#### Exercise prompt
Scan the entries for "maquilhagem". Every line that holds it is to be copied.

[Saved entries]
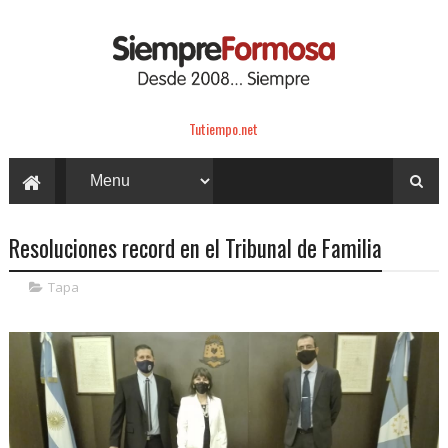
Tutiempo.net
Resoluciones record en el Tribunal de Familia
Tapa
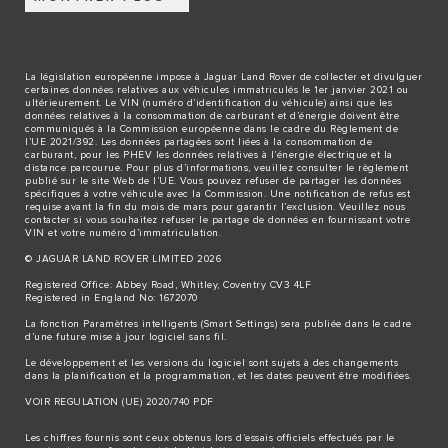
La législation européenne impose à Jaguar Land Rover de collecter et divulguer
certaines données relatives aux véhicules immatriculés le 1er janvier 2021 ou
ultérieurement. Le VIN (numéro d’identification du véhicule) ainsi que les
données relatives à la consommation de carburant et d’énergie doivent être
communiqués à la Commission européenne dans le cadre du Règlement de
l’UE 2021/392. Les données partagées sont liées à la consommation de
carburant, pour les PHEV les données relatives à l’énergie électrique et la
distance parcourue. Pour plus d’informations, veuillez consulter le règlement
publié sur le site
Web de l’UE
. Vous pouvez refuser de partager les données
spécifiques à votre véhicule avec la Commission. Une notification de refus est
requise avant la fin du mois de mars pour garantir l’exclusion. Veuillez
nous
contacter
si vous souhaitez refuser le partage de données en fournissant votre
VIN et votre numéro d’immatriculation.
© JAGUAR LAND ROVER LIMITED 2026
Registered Office: Abbey Road, Whitley, Coventry CV3 4LF
Registered in England No: 1672070
La fonction Paramètres intelligents (Smart Settings) sera publiée dans le cadre
d’une future mise à jour logiciel sans fil.
Le développement et les versions du logiciel sont sujets à des changements
dans la planification et la programmation, et les dates peuvent être modifiées.
VOIR REGULATION (UE) 2020/740 PDF
Les chiffres fournis sont ceux obtenus lors d’essais officiels effectués par le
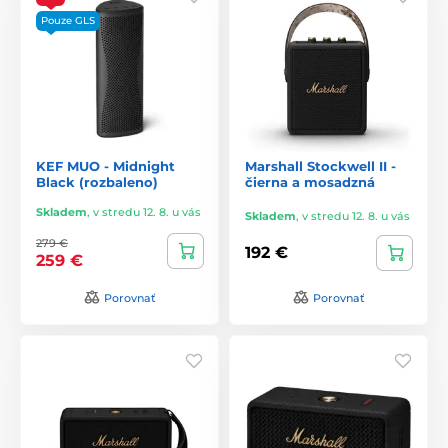
Pouze GLS
KEF MUO - Midnight
Marshall Stockwell II -
Black (rozbaleno)
čierna a mosadzná
Skladem
,
v stredu 12. 8. u vás
Skladem
,
v stredu 12. 8. u vás
279 €
192 €
259 €
Porovnať
Porovnať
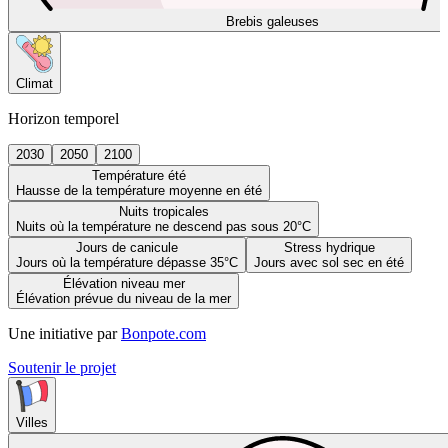
Brebis galeuses
Climat
Horizon temporel
2030
2050
2100
Température été
Hausse de la température moyenne en été
Nuits tropicales
Nuits où la température ne descend pas sous 20°C
Jours de canicule
Stress hydrique
Jours où la température dépasse 35°C
Jours avec sol sec en été
Élévation niveau mer
Élévation prévue du niveau de la mer
Une initiative par
Bonpote.com
Soutenir le projet
Villes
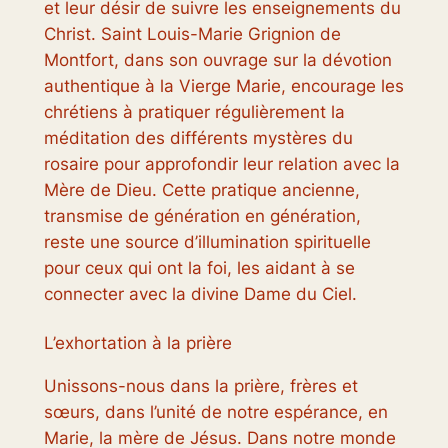
et leur désir de suivre les enseignements du
Christ. Saint Louis-Marie Grignion de
Montfort, dans son ouvrage sur la dévotion
authentique à la Vierge Marie, encourage les
chrétiens à pratiquer régulièrement la
méditation des différents mystères du
rosaire pour approfondir leur relation avec la
Mère de Dieu. Cette pratique ancienne,
transmise de génération en génération,
reste une source d’illumination spirituelle
pour ceux qui ont la foi, les aidant à se
connecter avec la divine Dame du Ciel.
L’exhortation à la prière
Unissons-nous dans la prière, frères et
sœurs, dans l’unité de notre espérance, en
Marie, la mère de Jésus. Dans notre monde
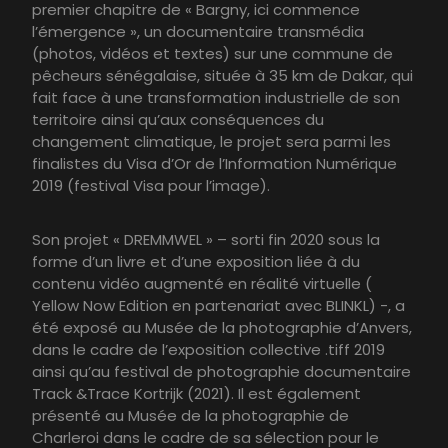
premier chapitre de « Bargny, ici commence
l’émergence », un documentaire transmédia
(photos, vidéos et textes) sur une commune de
pêcheurs sénégalaise, située à 35 km de Dakar, qui
fait face à une transformation industrielle de son
territoire ainsi qu’aux conséquences du
changement climatique, le projet sera parmi les
finalistes du Visa d’Or de l’Information Numérique
2019 (festival Visa pour l’image).
Son projet « DREMMWEL » – sorti fin 2020 sous la
forme d’un livre et d’une exposition liée à du
contenu vidéo augmenté en réalité virtuelle (
Yellow Now Edition en partenariat avec BLINKL) -, a
été exposé au Musée de la photographie d’Anvers,
dans le cadre de l’exposition collective .tiff 2019
ainsi qu’au festival de photographie documentaire
Track &Trace Kortrijk (2021). Il est également
présenté au Musée de la photographie de
Charleroi dans le cadre de sa sélection pour le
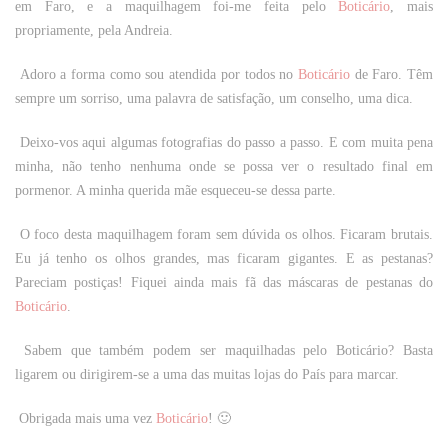
em Faro, e a maquilhagem foi-me feita pelo
Boticário
, mais
propriamente, pela Andreia.
Adoro a forma como sou atendida por todos no
Boticário
de Faro. Têm
sempre um sorriso, uma palavra de satisfação, um conselho, uma dica.
Deixo-vos aqui algumas fotografias do passo a passo. E com muita pena
minha, não tenho nenhuma onde se possa ver o resultado final em
pormenor. A minha querida mãe esqueceu-se dessa parte.
O foco desta maquilhagem foram sem dúvida os olhos. Ficaram brutais.
Eu já tenho os olhos grandes, mas ficaram gigantes. E as pestanas?
Pareciam postiças! Fiquei ainda mais fã das máscaras de pestanas do
Boticário
.
Sabem que também podem ser maquilhadas pelo Boticário? Basta
ligarem ou dirigirem-se a uma das muitas lojas do País para marcar.
Obrigada mais uma vez
Boticário
! 🙂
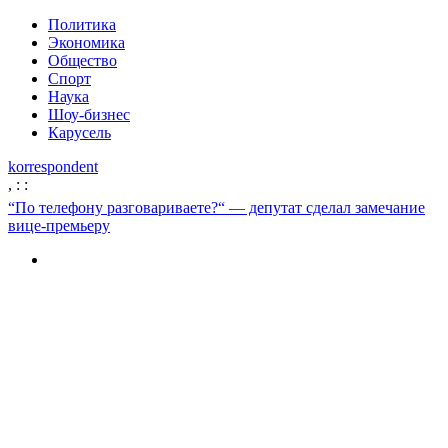
Политика
Экономика
Общество
Спорт
Наука
Шоу-бизнес
Карусель
korrespondent
,
:
:
“По телефону разговариваете?“ — депутат сделал замечание
вице-премьеру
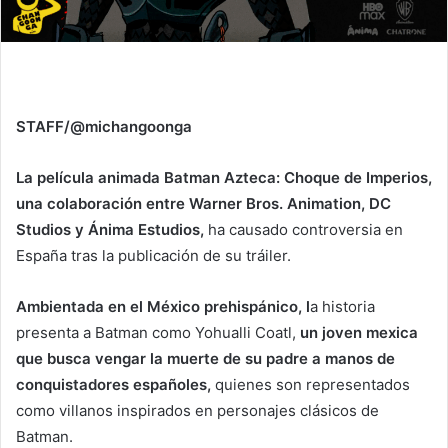
STAFF/@michangoonga
La película animada Batman Azteca: Choque de Imperios,
una colaboración entre Warner Bros. Animation, DC
Studios y Ánima Estudios,
ha causado controversia en
España tras la publicación de su tráiler.
Ambientada en el México prehispánico, l
a historia
presenta a Batman como Yohualli Coatl,
un joven mexica
que busca vengar la muerte de su padre a manos de
conquistadores españoles,
quienes son representados
como villanos inspirados en personajes clásicos de
Batman.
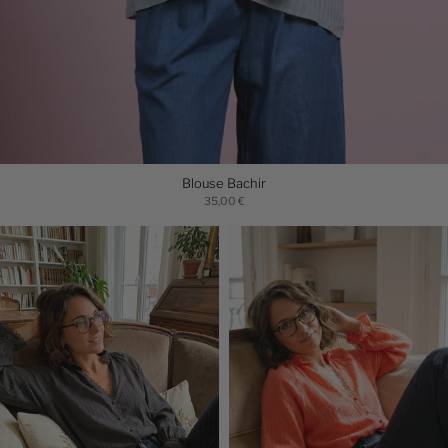
Blouse Bachir
35,00 €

#### Solution to the exercise
em Faro, e a maquilhagem foi-me feita pelo
O foco desta maquilhagem foram sem dúvida os olhos. Ficaram brutais.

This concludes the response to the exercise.